20 Feb 2014 Jonas Lemberg

Goa government confused about casino transfer policy; to notify complete casino regulations by March

The Goa government and opposition parties have been engaged in a major war of words over the state’s casino policy for the past few months. In January 2014, Goa Chief Minister Manohar Parrikar announced that the Goa Public Gambling (Amendment) Act of 2012 which barred entry of Goan residents into onshore and offshore casinos will be enforced from 1st March 2014 after rules and regulations regarding the same are notified. It was also announced that a Gaming Commission would be in place before 1st March to regulate onshore and offshore casinos.
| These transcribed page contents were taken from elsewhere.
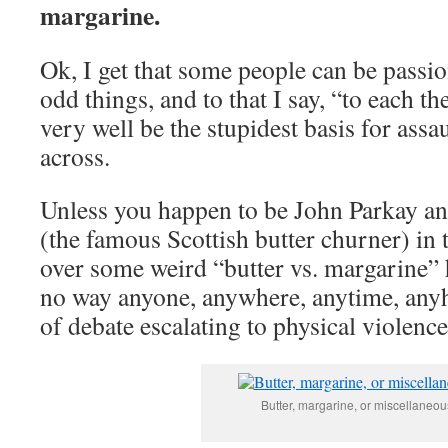
margarine.
Ok, I get that some people can be passi
odd things, and to that I say, “to each t
very well be the stupidest basis for assa
across.
Unless you happen to be John Parkay a
(the famous Scottish butter churner) in
over some weird “butter vs. margarine” h
no way anyone, anywhere, anytime, anyh
of debate escalating to physical violence
Butter, margarine, or miscellaneo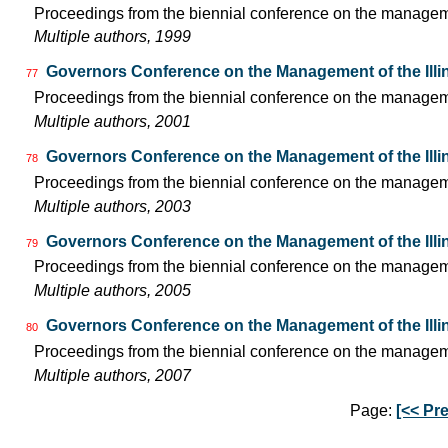
Proceedings from the biennial conference on the managemen
Multiple authors, 1999
Governors Conference on the Management of the Illi
77
Proceedings from the biennial conference on the managemen
Multiple authors, 2001
Governors Conference on the Management of the Illi
78
Proceedings from the biennial conference on the managemen
Multiple authors, 2003
Governors Conference on the Management of the Illi
79
Proceedings from the biennial conference on the managemen
Multiple authors, 2005
Governors Conference on the Management of the Illi
80
Proceedings from the biennial conference on the managemen
Multiple authors, 2007
Page:
[<< Pre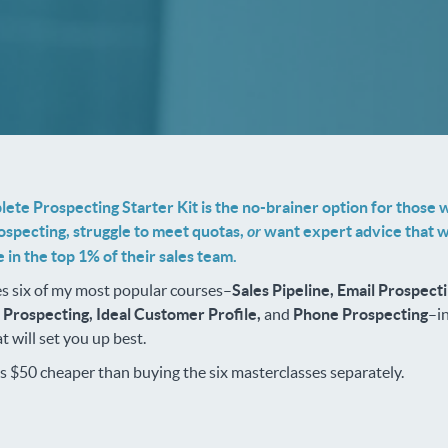
ete Prospecting Starter Kit is the no-brainer option for those 
ospecting, struggle to meet quotas,
or
want expert advice that wi
 in the top 1% of their sales team.
s six of my most popular courses–
Sales Pipeline, Email Prospecti
, Prospecting, Ideal Customer Profile,
and
Phone Prospecting
–i
t will set you up best.
's $50 cheaper than buying the six masterclasses separately.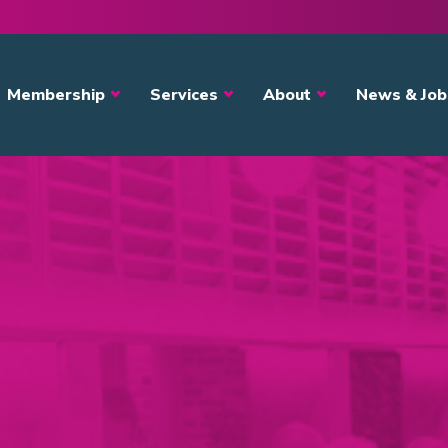
avigation
Membership
Services
About
News & Job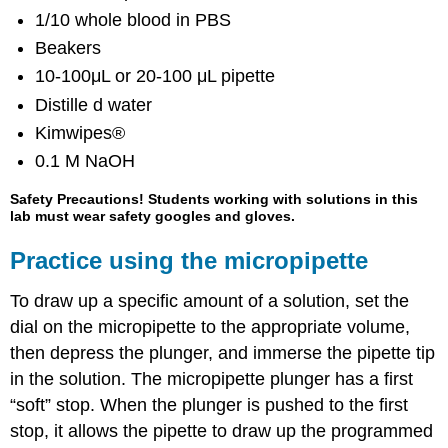
1/10 whole blood in PBS
Beakers
10-100μL or 20-100 μL pipette
Distille d water
Kimwipes®
0.1 M NaOH
Safety Precautions! Students working with solutions in this
lab must wear safety googles and gloves.
Practice using the micropipette
To draw up a specific amount of a solution, set the
dial on the micropipette to the appropriate volume,
then depress the plunger, and immerse the pipette tip
in the solution. The micropipette plunger has a first
“soft” stop. When the plunger is pushed to the first
stop, it allows the pipette to draw up the programmed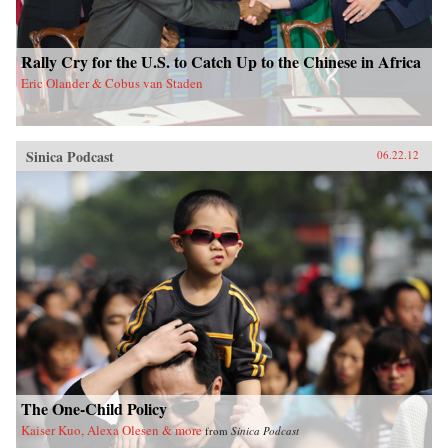
Rally Cry for the U.S. to Catch Up to the Chinese in Africa
Eric Olander & Cobus van Staden
Sinica Podcast
06.22.12
The One-Child Policy
Kaiser Kuo, Alexa Olesen & more
from
Sinica Podcast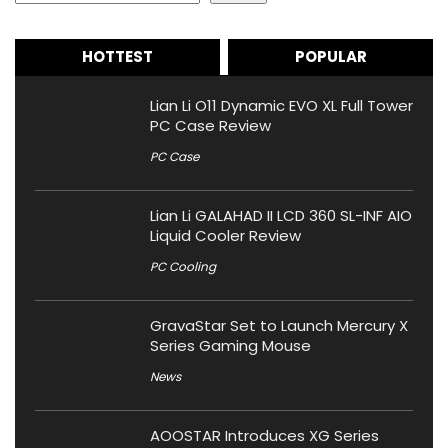
HOTTEST
POPULAR
Lian Li O11 Dynamic EVO XL Full Tower
PC Case Review
PC Case
Lian Li GALAHAD II LCD 360 SL-INF AIO
Liquid Cooler Review
PC Cooling
GravaStar Set to Launch Mercury X
Series Gaming Mouse
News
AOOSTAR Introduces XG Series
Parrikar in a media statement said, “Casino rules will be finalised by Feb 28 after which Goans will be banned from entering casinos. Only tourists will be allowed.” Parrikar added that powers and duties of the independent Gaming Commissioner would be decided after extensive research. He added that the Gaming Commission was expected to be in place by March 2014.

However despite this assurance, political parties and social organisations remain unsatisfied with the state’s casino policy and claim that the government is going back on its anti-casino stand. The latest controversy has arose from the government’s decision that it could allow transfer of casino license to other entities based on certain contingencies but backtracked after opposition from Congress party, Aam Aadmi Party (AAP) and anti-casino NGO Aam Aurat Aamdi Against Gambling (AAAAG). In a media interaction with journalists Parrikar did not clearly answer a question on the state’s casino transfer policy stating, “I can’t remember what new rules say…Whether there is a provision or not.”
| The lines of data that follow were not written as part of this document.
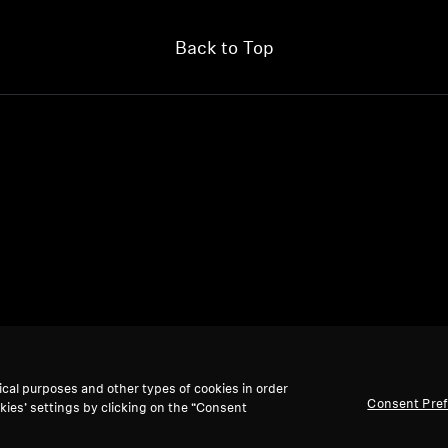
Back to Top
ical purposes and other types of cookies in order
Consent Pre
kies’ settings by clicking on the “Consent
We accept: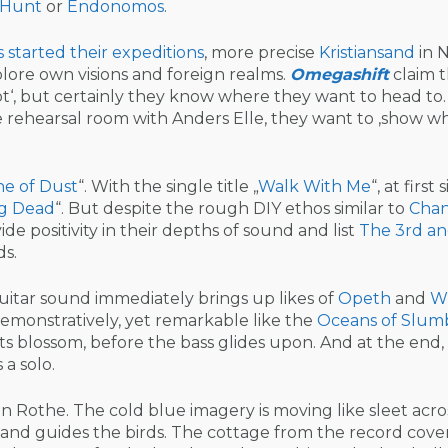
 Hunt
or
Endonomos
.
s started their expeditions
, more precise
Kristiansand
in 
plore own visions and foreign realms.
Omegashift
claim t
ot‘, but certainly they know where they want to head to.
he rehearsal room with Anders Elle, they want to ‚show w
ne of Dust
“. With the single title „
Walk With Me
“, at first 
g Dead
“. But despite the rough DIY ethos similar to
Cha
vide positivity in their depths of sound and list
The 3rd an
ds.
itar sound immediately brings up likes of
Opeth
and
W
emonstratively, yet remarkable like the
Oceans of Slum
its blossom, before the bass glides upon. And at the end,
 a solo.
n Rothe. The cold blue imagery is moving like sleet acro
s and guides the birds. The cottage from the record cove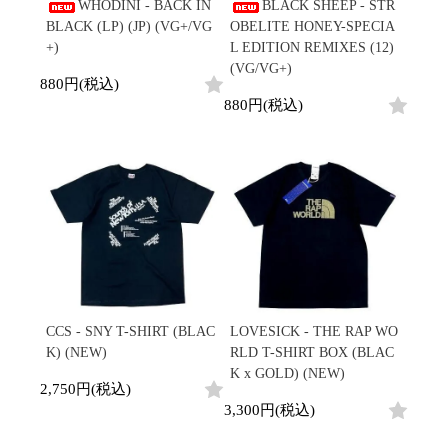
/
WHODINI - BACK IN
BLACK SHEEP - STR
会員登録
CD
Contemporary
R&B
全
BLACK (LP) (JP) (VG+/VG
OBELITE HONEY-SPECIA
1970s
ログイン
Cassette
Slow Jams
Soul/Funk
18
+)
L EDITION REMIXES (12)
Neo Soul
Jazz/Fusion
よくあるご質問
商
(VG/VG+)
All
Soul/Funk
New Jack Swing
Rock/Pop
880円(税込)
品
コンディション表記
HipHop
UK Soul
World
880円(税込)
としまえんストア
New Arrivals
Soul/Funk
Japanese
Electronic
LP
Jazz/Fusion
we can ship overseas
12"
Rock/Pop
Soul/Funk
10"
オフィシャルブログ
7"
World
メールマガジン
CD
4DJs
All
1980s
Cassette
Contemporary
HipHop
お問い合わせ
Breaks
R&B
All
Jazz/Fusion
Disco Breaks
Soul/Funk
HipHop
Sweet Soul
Jazz/Fusion
New Arrivals
R&B
Mellow Soul
Rock/Pop
LP
Soul/Funk
P-Funk
World
CCS - SNY T-SHIRT (BLAC
LOVESICK - THE RAP WO
12"
Jazz/Fusion
Japanese
Electronic
K) (NEW)
RLD T-SHIRT BOX (BLAC
7"
Rock/Pop
K x GOLD) (NEW)
CD
World
Jazz/Fusion
7"
2,750円(税込)
Cassette
Electronic
3,300円(税込)
4DJs
All
Rock/Pop
1990s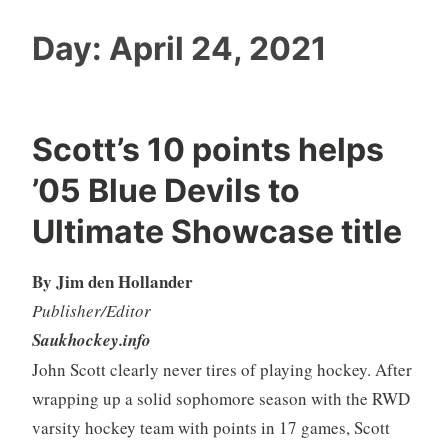
Day:
April 24, 2021
Scott’s 10 points helps
’05 Blue Devils to
Ultimate Showcase title
By Jim den Hollander
Publisher/Editor
Saukhockey.info
John Scott clearly never tires of playing hockey. After
wrapping up a solid sophomore season with the RWD
varsity hockey team with points in 17 games, Scott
Interestingly, Section 13E of the amended Goa Public Gambling Act states that no person shall transfer a license obtained under provisions of the Act expect with prior permission of the state government on application and payment of prescribed fees. However the exact procedure on such transfer remains unclear and no guidelines have been framed on the issue.

It must be noted that once notified the Goa Gaming Commission would have wide-reaching powers to regulate all offshore and onshore casinos, issue tourist permits for entry to casinos, make rules for transfer of casino licenses and to make rules for conduct of games in casinos.

The exact nature and rules governing Goa’s casino industry and appointment of a Gaming Commissioner is expected to be notified in the next couple of months after which there would be more clarity on the future direction of the gaming industry in the state.